Hi everybody,
I would like to propose a new topic for this group.
In neural networks it's quite important to have, for every "block" used in a network, a backpropagation function that explains the variation of inputs and parameters in relation to a variation of the output, i.e. the gradients.
In recent years, several libraries has been proposed, and recently I'm trying to collect and study some of them, do understand if they fit the problem, but in general I have some concerns: One of the approaches, for example, is to take a generic function (either a generic lambda or a templated function), traverse by feeding in a special type and produce a new type representing the AST, then transform this last type to a new type representing its derivative, and then generating code. This approach as some problems, one is that it discards the original structure and flattens all the call structure into a single AST (that is redundant, and so takes more memory to generate and is harder optimize). I'm sure there're might be more efficient methods, but I to my understanding most of them fall under the hat of "abusing the type system" methods.

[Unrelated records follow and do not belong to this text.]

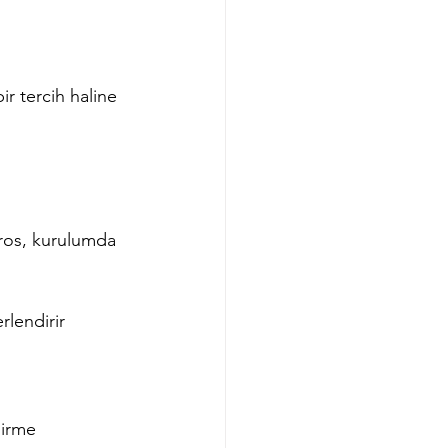
ir tercih haline 
tros, kurulumda 
lendirir  
irme  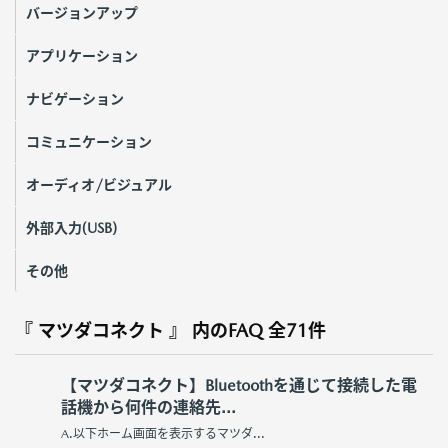
バージョンアップ
アプリケーション
ナビゲーション
コミュニケーション
オーディオ/ビジュアル
外部入力(USB)
その他
『 マツダコネクト 』 内のFAQ
全71件
【マツダコネクト】Bluetoothを通じて接続した電
話機から何件の連絡先...
A.以下ホーム画面を表示するマツダ...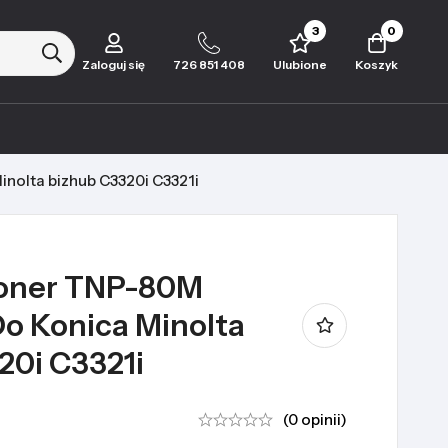
3
0
Zaloguj się
726 851 408
Ulubione
Koszyk
olta bizhub C3320i C3321i
oner TNP-80M
 Konica Minolta
20i C3321i
(0 opinii)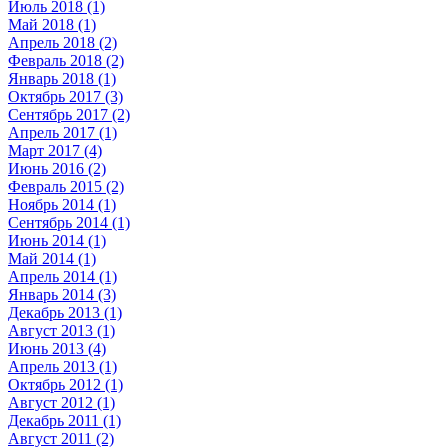
Июль 2018 (1)
Май 2018 (1)
Апрель 2018 (2)
Февраль 2018 (2)
Январь 2018 (1)
Октябрь 2017 (3)
Сентябрь 2017 (2)
Апрель 2017 (1)
Март 2017 (4)
Июнь 2016 (2)
Февраль 2015 (2)
Ноябрь 2014 (1)
Сентябрь 2014 (1)
Июнь 2014 (1)
Май 2014 (1)
Апрель 2014 (1)
Январь 2014 (3)
Декабрь 2013 (1)
Август 2013 (1)
Июнь 2013 (4)
Апрель 2013 (1)
Октябрь 2012 (1)
Август 2012 (1)
Декабрь 2011 (1)
Август 2011 (2)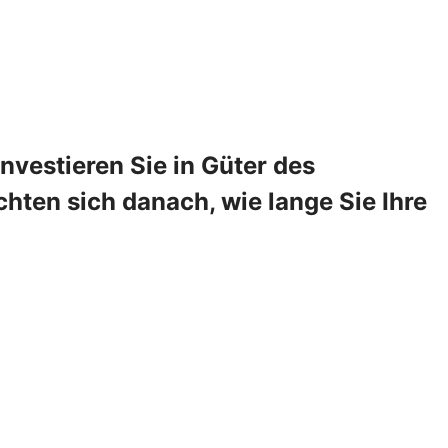
vestieren Sie in Güter des
hten sich danach, wie lange Sie Ihre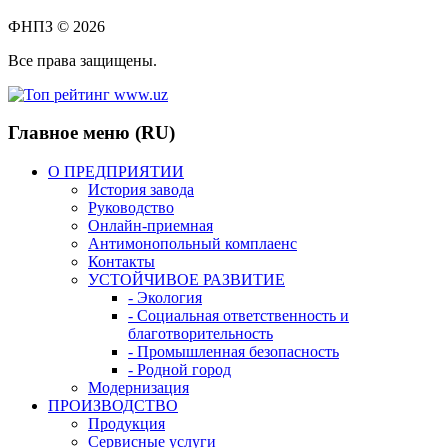
ФНПЗ © 2026
Все права защищены.
Главное меню (RU)
О ПРЕДПРИЯТИИ
История завода
Руководство
Онлайн-приемная
Антимонопольный комплаенс
Контакты
УСТОЙЧИВОЕ РАЗВИТИЕ
- Экология
- Социальная ответственность и
благотворительность
- Промышленная безопасность
- Родной город
Модернизация
ПРОИЗВОДСТВО
Продукция
Сервисные услуги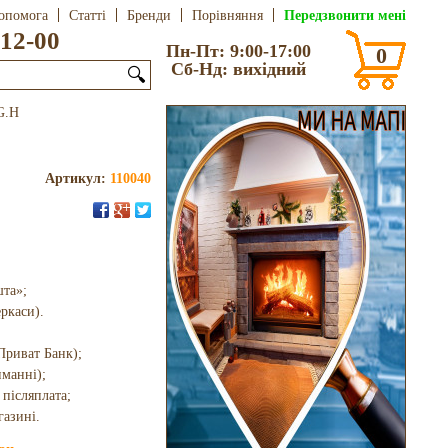
Передзвонити мені
опомога
Статті
Бренди
Порівняння
12-00
Пн-Пт: 9:00-17:00
0
Сб-Нд: вихідний
🔍
G.H
Артикул:
110040
шта»;
еркаси).
Приват Банк);
иманні);
 післяплата;
газині.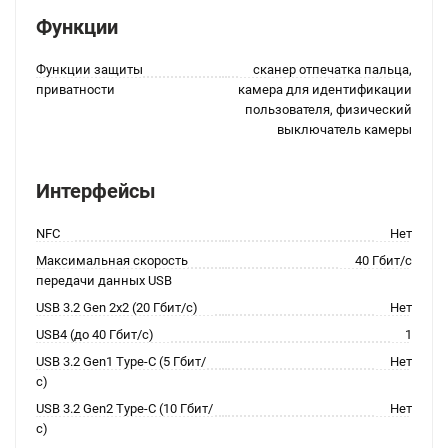
Функции
Функции защиты
сканер отпечатка пальца,
приватности
камера для идентификации
пользователя, физический
выключатель камеры
Интерфейсы
NFC
Нет
Максимальная скорость
40 Гбит/с
передачи данных USB
USB 3.2 Gen 2x2 (20 Гбит/с)
Нет
USB4 (до 40 Гбит/с)
1
USB 3.2 Gen1 Type-C (5 Гбит/
Нет
с)
USB 3.2 Gen2 Type-C (10 Гбит/
Нет
с)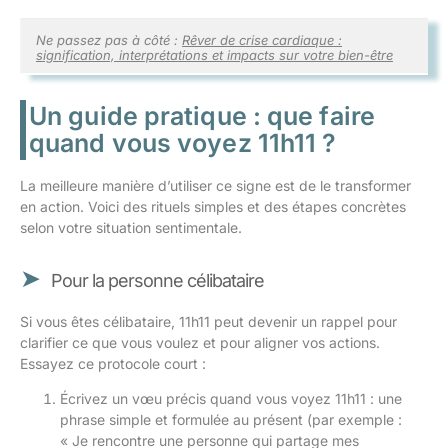
Ne passez pas à côté :
Rêver de crise cardiaque :
signification, interprétations et impacts sur votre bien-être
Un guide pratique : que faire
quand vous voyez 11h11 ?
La meilleure manière d’utiliser ce signe est de le transformer
en action. Voici des rituels simples et des étapes concrètes
selon votre situation sentimentale.
Pour la personne célibataire
Si vous êtes célibataire, 11h11 peut devenir un rappel pour
clarifier ce que vous voulez et pour aligner vos actions.
Essayez ce protocole court :
Écrivez un vœu précis quand vous voyez 11h11 : une
phrase simple et formulée au présent (par exemple :
« Je rencontre une personne qui partage mes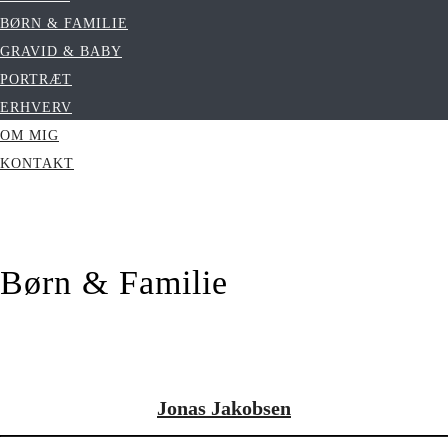
BØRN & FAMILIE
GRAVID & BABY
PORTRÆT
ERHVERV
OM MIG
KONTAKT
Børn & Familie
Jonas Jakobsen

In the last couple of years I've been researching possible "language level" solution, mostly from a theoretical point of view (trying to figure out if it was better to have just the differentiability, or some more complex mechanism that could allow for arbitrary AST transformations into a toy language), but more recently I was pointed to this effort
https://gist.github.com/rxwei/30ba75ce092ab3b0dce4bde1fc2c9f1d, implemented by Google engineers into Swift for Tensorflow, and presented yesterday here:
https://www.youtube.com/watch?v=Yze693W4MaU.
What they did is embed the "differentiability" concept deep into the Swift language, allowing the swift compiler itself to solve the problem of differentiation in a much more elegant and efficient way.
Is there in this group anyone interested to work on how a similar approach could be applied to C++?